3.2.5 L’équipe salariée
L’activité d’Attac et son développement actuel nécessitent d’être collectivement vigilant·es aux conséquences sur l’équipe salariée. La cohérence portée par notre mouvement nous oblige à garantir des conditions de travail en notre sein que nous revendiquons pour tou·tes. Ainsi, nous devons tout à la fois développer nos ressources financières afin d’assurer les embauches répondant au développement de notre association, et favoriser, par la formation et une réflexion sur l’accueil des nouveaux·elles, les prises de responsabilités militantes afin que le dynamisme de notre association ne repose pas que sur l’équipe salariée.
3.2.6 L’université d’été
L’université d’été est un évènement essentiel pour Attac. Elle permet la rencontre des militant·es, la diffusion des analyses et propositions dont nous sommes porteurs, mais fait également émerger de nouvelles questions et débats à poursuivre. Elle est un temps de visibilité et de rencontre avec Attac pour de nouvelles et nouveaux militant·es. Que ce soit pour les universités des mouvements sociaux (comme à Grenoble et Nantes) ou les universités d’été européennes (comme à Mönchengladbach en Allemagne), Attac joue pleinement son rôle en favorisant les convergences entre divers mouvements sociaux, médias alternatifs et intellectuel·les. Attac continuera à élargir le processus de construction d’Universités d’été des mouvements sociaux tout en favorisant une large implication et participation de ses militant·es et adhérent·es.
3.2.7 Attac Campus
Si Attac Campus n’a pas été relancé en tant que tel, un comité local à Sciences Po Paris s’est formé en septembre 2021, dans l’objectif de porter la voix altermondialiste dans l’école. En se focalisant spécifiquement sur la défense des sciences sociales, ces étudiant.e.s souhaitent déconstruire les discours dominants et proposer des alternatives à travers les réseaux sociaux, mais aussi par des actions dans et hors de l’école et par la participation aux débats étudiants.

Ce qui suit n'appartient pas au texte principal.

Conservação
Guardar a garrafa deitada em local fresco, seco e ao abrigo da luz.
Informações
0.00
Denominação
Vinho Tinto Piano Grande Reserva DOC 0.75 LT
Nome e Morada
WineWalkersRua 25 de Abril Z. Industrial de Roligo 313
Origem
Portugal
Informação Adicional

Ce genre d’initiative pourrait se multiplier, pour constituer un réseau de jeunes militant·e·s formé·e·s et actif·ve·s en devenant une porte d’entrée dans le militantisme de beaucoup de jeunes engagé·e·s sur ces questions.
3.2.8 Le collège des fondateurs
Attac a par son lien avec d’autres organisations du mouvement social un caractère exceptionnel et un rôle particulier à jouer. Nous sommes, sur bien des sujets ou à certaines occasions, une des seules forces pouvant favoriser la convergence dont les mouvements sociaux ont besoin. Le rôle joué par Attac dans le lancement et l’animation de Plus jamais ça, pour la construction des universités d’été des mouvements sociaux, dans les liens entre syndicats et mouvements écologiques sont autant d’exemples d’une vocation que nous devons continuer à maintenir, voire amplifier. Ainsi, nous pourrions, au cours des prochaines années, réfléchir à ouvrir le collège des fondateurs à de nouvelles organisations ou médias.